The World’s First Robot Artist Is Starting to Turn Heads With Her Latest Work

Her name is Ai-Da. She’s a realistic robot who is an artist, and she’s actually very good.

Okay, let’s rewind.

Named after the female computing pioneer Ada Lovelace, Ai-Da was built by a team of programmers, roboticists, art experts and psychologists over a two year period. She was completed in 2019 and continues to be upgraded as AI technology improves. As AI evolves, so does her art.

Although she is technically a robot, she’s not what you’d imagine. She’s no evil Ava from Ex Machina, nor is she comparable to Ashley O (that weird Miley Cyrus episode of Black Mirror). Ai-Da is less a robot artist, and more a contemporary art project that aims to prompt debate about the rapid evolution of AI technology.

Aidan Meller, a gallery director and specialist of modern and contemporary art, is the visionary behind Ai-Da. She is the world’s first ultra-realistic robot artist and she’s currently both the artist and the subject of a display at the Design Museum in London.

Her latest collection of work is titled Ai-Da: Portrait of a Robot, and they are three large-scale self-portraits. They raise questions around identity, creativity and where art and technology intersect.

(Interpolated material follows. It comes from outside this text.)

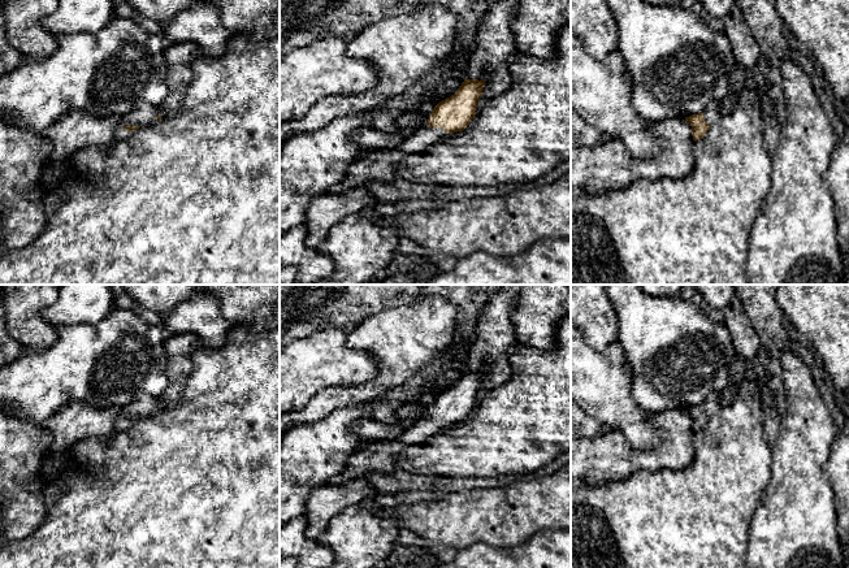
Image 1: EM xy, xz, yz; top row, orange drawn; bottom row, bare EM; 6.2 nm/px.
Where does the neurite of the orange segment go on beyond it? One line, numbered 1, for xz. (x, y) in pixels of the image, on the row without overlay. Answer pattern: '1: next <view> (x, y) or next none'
1: next xz (419, 432)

“It is literally the world’s first self-portrait with no self,” said Meller, in an article via the Guardian. “She has no consciousness, she is a machine.”

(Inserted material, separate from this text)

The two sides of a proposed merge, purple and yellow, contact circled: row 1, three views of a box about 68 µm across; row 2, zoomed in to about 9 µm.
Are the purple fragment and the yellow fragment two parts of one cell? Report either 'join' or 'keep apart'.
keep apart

“These images are meant to unsettle,” said Meller of the drawings and paintings. “They are meant to raise questions about where are we going? What is our human role if so much can be replicated through technology. It is not just a jobs question, it is bigger. The goal is to encourage a public discussion about these topics rather than just allow the money-makers to capitalise on all the different technologies.”

The Guardian actually spoke to Ai-Da herself, a conversation about art and inspiration, which they said was “unnerving”.

“I’ve always been fascinated with self-portraits to self-question what exactly you’re looking at,” she said, blinking.

“I do not have feelings like humans do however I’m happy when people look at my work and they say what is this? I enjoy being a person who makes people think.”

Meller said that he sometimes forgot Ai-Da was not human, stating that it can be “alarming” to feel as though you’re “building a relationship with a machine”. Okay, maybe this is an episode of Black Mirror after all.

But in the era of what seems to be exponential discoveries, research paying off and a huge rise in our technological and scientific abilities, perhaps the thought of an AI robot that can paint art that makes you feel something, shouldn’t be so confronting.